Arkham Asylum, par Grant Morrison

L’identité de Joker est absolument libérée de toutes contraintes, y compris de nature sexuelle. On se souviendra du costume d’infirmière de Heath Ledger dans le film de Nolan. Profondément et ouvertement sadomasochiste, il obtient autant de plaisir à torturer qu’à recevoir les coups virils de Batman. En fait, on pourrait théoriser que le plaisir sexuel de Joker passe par Batman.

Quand le Joker se retrouvera affublé d’une petite amie, Harley Quinn, dans le dessin animé Batman Adventures, elle deviendra vite la figure de l’esclave sexuelle parfaite, satisfaite seulement dans la servitude.
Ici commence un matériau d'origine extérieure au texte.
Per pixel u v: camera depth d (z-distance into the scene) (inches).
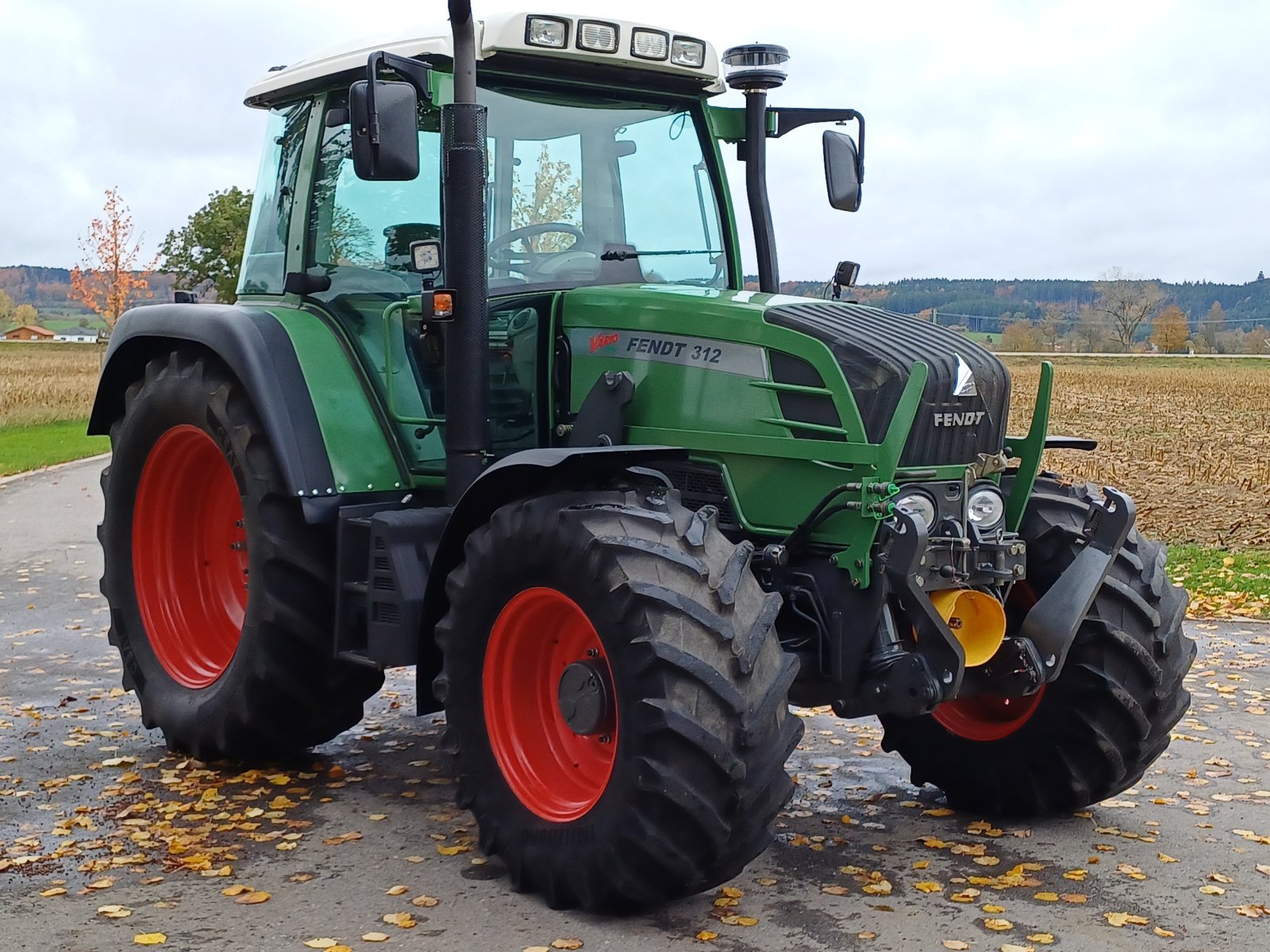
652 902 146.6
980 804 188.5
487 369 178.7
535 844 151.7
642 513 148.3
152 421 215.6
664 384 173.5
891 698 155.3
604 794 145.2
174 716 207.9
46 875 158.2
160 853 166.1
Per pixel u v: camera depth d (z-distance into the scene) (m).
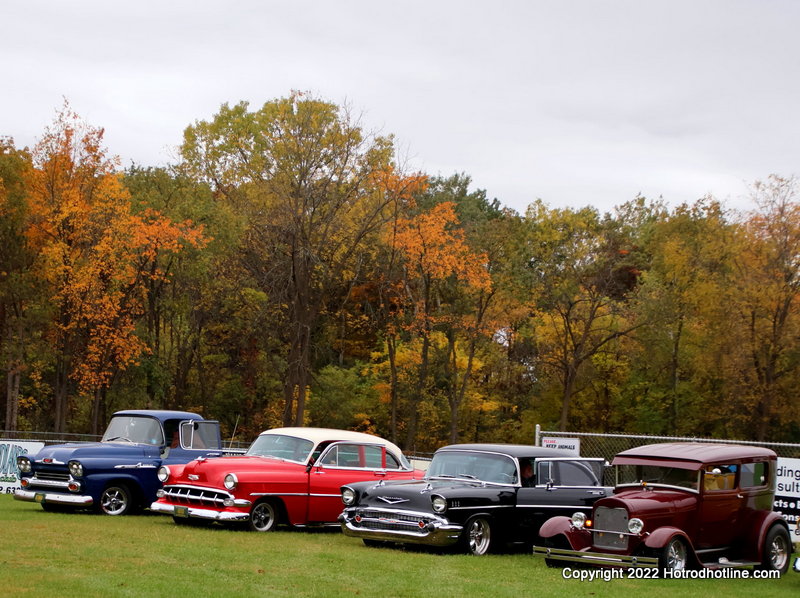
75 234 44.41
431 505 14.90
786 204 47.41
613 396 58.88
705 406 53.69
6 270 45.75
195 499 17.05
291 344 49.66
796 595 12.27
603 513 13.46
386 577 11.83
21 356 45.88
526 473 15.84
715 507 13.98
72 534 14.87
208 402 57.12
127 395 51.22
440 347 57.16
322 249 49.12
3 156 46.56
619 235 54.41
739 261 48.72
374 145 48.34
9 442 24.83
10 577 10.22
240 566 12.17
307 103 47.25
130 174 55.22
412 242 50.16
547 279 53.00
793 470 18.12
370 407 58.75
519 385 60.47
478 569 13.12
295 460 17.91
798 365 47.03
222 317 54.75
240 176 57.94
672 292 54.09
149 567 11.64
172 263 49.09
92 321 45.06
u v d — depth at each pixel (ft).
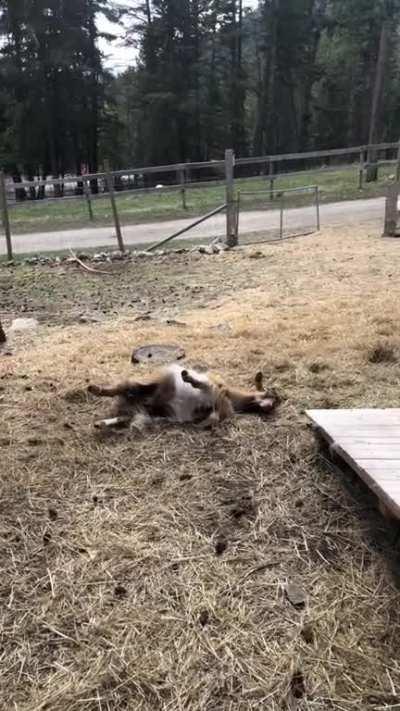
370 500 9.19
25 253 36.11
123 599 7.31
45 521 8.83
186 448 10.80
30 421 11.93
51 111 104.47
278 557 8.02
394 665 6.39
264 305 20.56
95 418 12.09
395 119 134.92
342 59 130.31
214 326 18.31
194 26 111.86
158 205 54.95
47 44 101.35
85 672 6.33
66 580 7.63
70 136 110.73
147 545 8.25
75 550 8.19
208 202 54.80
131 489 9.61
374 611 7.09
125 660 6.45
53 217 51.49
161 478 9.89
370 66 129.49
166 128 109.60
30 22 98.32
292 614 7.03
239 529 8.59
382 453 9.05
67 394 13.12
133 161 124.88
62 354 16.06
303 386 13.43
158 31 110.73
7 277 28.81
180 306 21.53
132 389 11.77
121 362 15.28
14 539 8.45
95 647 6.63
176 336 17.30
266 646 6.59
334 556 8.05
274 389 13.19
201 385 11.43
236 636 6.72
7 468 10.18
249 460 10.35
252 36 125.18
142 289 24.71
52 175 107.14
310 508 9.07
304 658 6.45
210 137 114.21
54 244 38.86
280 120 131.23
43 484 9.77
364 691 6.09
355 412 10.81
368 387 13.28
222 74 118.62
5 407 12.59
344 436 9.73
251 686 6.14
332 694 6.06
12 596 7.39
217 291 23.43
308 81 128.26
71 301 23.35
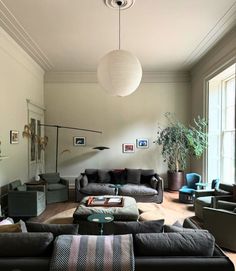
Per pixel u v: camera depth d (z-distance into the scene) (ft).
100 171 20.16
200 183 17.72
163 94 23.27
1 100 14.30
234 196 12.98
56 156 22.53
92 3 11.34
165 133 21.26
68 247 5.90
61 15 12.45
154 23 13.33
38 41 15.80
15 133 16.29
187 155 22.33
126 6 11.59
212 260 5.81
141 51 17.70
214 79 17.93
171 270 5.65
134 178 19.70
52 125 22.63
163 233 6.53
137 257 5.92
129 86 10.27
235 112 15.65
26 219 14.64
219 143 18.45
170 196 19.98
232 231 10.64
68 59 19.52
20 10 11.94
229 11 12.10
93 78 23.09
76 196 18.39
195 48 17.08
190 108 23.21
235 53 13.97
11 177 15.74
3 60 14.53
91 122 23.26
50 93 23.08
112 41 15.84
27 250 6.03
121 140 23.26
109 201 13.74
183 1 11.22
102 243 6.06
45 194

Ce personnage créé pour l’émission, jeune psychiatre poussée à la folie par Joker, deviendra si populaire qu’elle sera intronisée dans le canon de la bande dessinée. Permettons-nous ici une digression: ce n’est pas les auteurs qui ont voulu cette transition, mais bel et bien Joker, conscient de ses divers degrés d’existence diégétique, qui a trainé sa copine d’un médium à l’autre. Il verbalisera d’ailleurs souvent à la belle à quel point, il regrette sa décision. Dans les comics, la dimension sexuelle du personnage sera pleinement exaltée, jusqu’à la voir affublée d’un costume de latex digne des plus grandes soirées fétiches.

The Joker & Harley Quinn.

C'est dans un comics mettant en scène ce personnage, le Mad Love de Paul Dini et Bruce Time qu’on comprendra le plus profondément les motivations du Joker. Harley Quinn réussira presque à tuer Batman, ce qui entrainera le courroux de son amant. Pour Joker, il n’est pas simplement question de tuer Batman. Il est question de le faire avec élégance. Plus encore, il n’est même pas question de le tuer du tout; Batman lui appartient.

 

Bibliographie sommaire

A. J. Porter (éd.), Batman Unauthorized: Vigilantes, Jokers, and Heroes in Gotham City,Smart Pop, 2008

L. Daniels, Batman, The  Complete History, Chronicle Books, 2004

M. D. White, Batman and Philosophy: The Dark Knight of the Soul, The Blackwell Philosophy and Pop Culture Series, Wiley, 2008

 

  • 1. La série lui rendra directement hommage dans Batman: The Man Who Laughs (Ed Brubaker et Doug Mahnke, 2005) qui fait suite à Batman: Year One.
  • 2. Le Riddler de Gorshin avait pour plusieurs fans plus à voir avec le Joker que l'interprétation de Cesar Romero. En quelque sorte, il en allait de même pour Jim Carrey et son interprétation. Il ne faisait pas un bon Riddler, mais il aurait été un Joker magnifique.
  • 3. Rappelons que le film Funny Games (1998) de Michael Haneke, qui sortira une décennie plus tard, jouait précisément sur un principe méta fictionnel de complicité entre le créateur-spectateur-personnage dans la démonstration de la violence (dans le remake de 2007 de Haneke, le personnage de tueur joué par Michael Pitt ressemble à s'y méprendre au Joker interprété par Heath Ledger dans The Dark Knight. Ces coïncidences inquiétantes gravitent souvent autour du personnage).